My ideas and implementing most certainly will be a huge benefit for Century 21. However, it is not as easy as your question implies. The New Rules of Marketing & PR are not about tossing up a few videos onto YouTube or getting some digs pointing to your stuff. You have a tremendous opportunity, but you need to work at it.
Okay. Given that, here are my 10 initiatives for Century 21.
1. Immediately cut back on the insanely expensive TV commercials that you're running and instead plow that money into hiring a large team of journalists (broadcast TV and radio reporters, photojournalists, and print reporters). These people will become a Century 21 editorial team and be charged with the creation of valuable content for you to post on the Web. Given how often I see Century 21 TV ads, I would estimate you could hire at least twenty but possibly as many as one hundred people in your new editorial department just by shifting budget. I call this approach brand journalism.

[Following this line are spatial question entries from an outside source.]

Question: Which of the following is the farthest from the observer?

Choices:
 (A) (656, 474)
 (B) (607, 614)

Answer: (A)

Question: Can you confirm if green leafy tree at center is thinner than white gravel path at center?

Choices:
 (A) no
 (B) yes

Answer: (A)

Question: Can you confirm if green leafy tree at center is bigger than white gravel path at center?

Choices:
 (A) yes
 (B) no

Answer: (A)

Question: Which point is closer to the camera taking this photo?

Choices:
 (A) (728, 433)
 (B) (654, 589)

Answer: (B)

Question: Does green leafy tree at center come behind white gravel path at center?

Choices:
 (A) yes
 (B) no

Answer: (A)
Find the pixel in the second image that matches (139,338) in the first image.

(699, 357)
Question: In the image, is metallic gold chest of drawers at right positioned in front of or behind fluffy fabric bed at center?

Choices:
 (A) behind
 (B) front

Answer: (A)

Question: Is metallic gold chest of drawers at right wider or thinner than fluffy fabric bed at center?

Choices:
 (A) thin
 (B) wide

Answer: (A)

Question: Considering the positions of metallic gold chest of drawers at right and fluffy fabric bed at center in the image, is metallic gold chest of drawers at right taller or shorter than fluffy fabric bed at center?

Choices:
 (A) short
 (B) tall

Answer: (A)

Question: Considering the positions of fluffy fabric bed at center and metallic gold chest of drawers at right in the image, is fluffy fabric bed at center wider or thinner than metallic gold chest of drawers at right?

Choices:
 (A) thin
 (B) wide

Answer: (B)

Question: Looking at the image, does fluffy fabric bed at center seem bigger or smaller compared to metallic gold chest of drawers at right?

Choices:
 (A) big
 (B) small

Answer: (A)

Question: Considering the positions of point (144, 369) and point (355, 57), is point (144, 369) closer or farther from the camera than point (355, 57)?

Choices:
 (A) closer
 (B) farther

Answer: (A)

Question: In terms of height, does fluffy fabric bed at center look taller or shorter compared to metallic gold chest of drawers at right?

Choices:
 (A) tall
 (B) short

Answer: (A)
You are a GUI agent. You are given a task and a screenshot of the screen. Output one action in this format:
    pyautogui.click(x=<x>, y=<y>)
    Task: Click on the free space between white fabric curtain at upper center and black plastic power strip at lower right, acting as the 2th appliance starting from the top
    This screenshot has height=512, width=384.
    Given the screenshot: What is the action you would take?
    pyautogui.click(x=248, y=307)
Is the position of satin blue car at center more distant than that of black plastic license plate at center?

2. Immediately cut back on your product-centric advertising and communications. When companies prattle on and on about products and services like this TV ad, it just doesn't get through to people who turn such messages off because they are exposed to thousands of ads a day. Based on my research, these efforts are a colossal waste of money. Instead you should be using your team of journalists to create a series of proprietary (but freely shareable with no registration required) information that helps people to solve their problems.
3. You and your team (including the journalists if you go with suggestion #1) must get out of your nice, comfortable offices and meet with your buyer personas. My sense is that much of your communications is product centric. But imagine how different it would be if you knew, in great detail, the sorts of things that your individual buyer personas required (because you and your team interviewed them). You would know how they describe their problems, what words and phrases they use, how they make decisions, what’s important (and what isn’t).
4. You should meet with and find out as much as you can about people such as:
- People who want to sell a home.
- Younger buyers who want to trade up.
- Older buyers who want to trade down.
- People looking for a flat in the city.
- People looking for an investment property at a ski resort.
- (And all the other perhaps dozens of Century 21 buyer personas.)
5. The Century 21 editorial team would then create compelling content for each buyer persona. The content could include YouTube videos, ebooks, audio podcasts, photo essays, charts, interactive tools and calculators, as well as participate in real estate forums, chat rooms and blogs. You would end up with an online publication that looks much like WSJ.com all about the global real estate market and all pointing to you. How cool is that?
6. This amazing information would serve as you centralized Search Engine Optimization strategy. If you are generating terrific information and solving problems for your buyers, you are using the words and phrases your buyers use. Therefore you will get high search engine rankings. This would also serve as your national media relations strategy as mainstream media would quote from your resources.
7. Once your editorial team has created what is essentially an online publication of information for Century 21, I would want you to localize each bit of Web content. You could give local office managers or even individual go-getter agents the tools to record their own introductions to podcasts or create a blog that points to the central content that is most effective for their particular market.
8. In order to be effective in #7, I would implement an online (or onsite classroom style) training program for office managers and agents to learn about online marketing. This training program would be voluntary for the many Century 21 agents who know that the Web offers an amazing opportunity but who don’t know where to start. I would want a Web marketing expert in each region, or city, or even each office. But I would only want the eager people who want to be there.
9. Each local Century 21 expert would create such things as a localized real estate group on Facebook, localized Twitter feeds, would participate on local forums, chat rooms, and blogs and perhaps create a local blog.
10. This is your local Search Engine Optimization strategy. Your local efforts, using the words and phrases that are used locally ("the tri-county area" or "Rockville Beach" or "the Jefferson school district") will generate great local search results. This would also serve as your local media relations strategy as local newspapers, radio and TV would quote from your localized resources.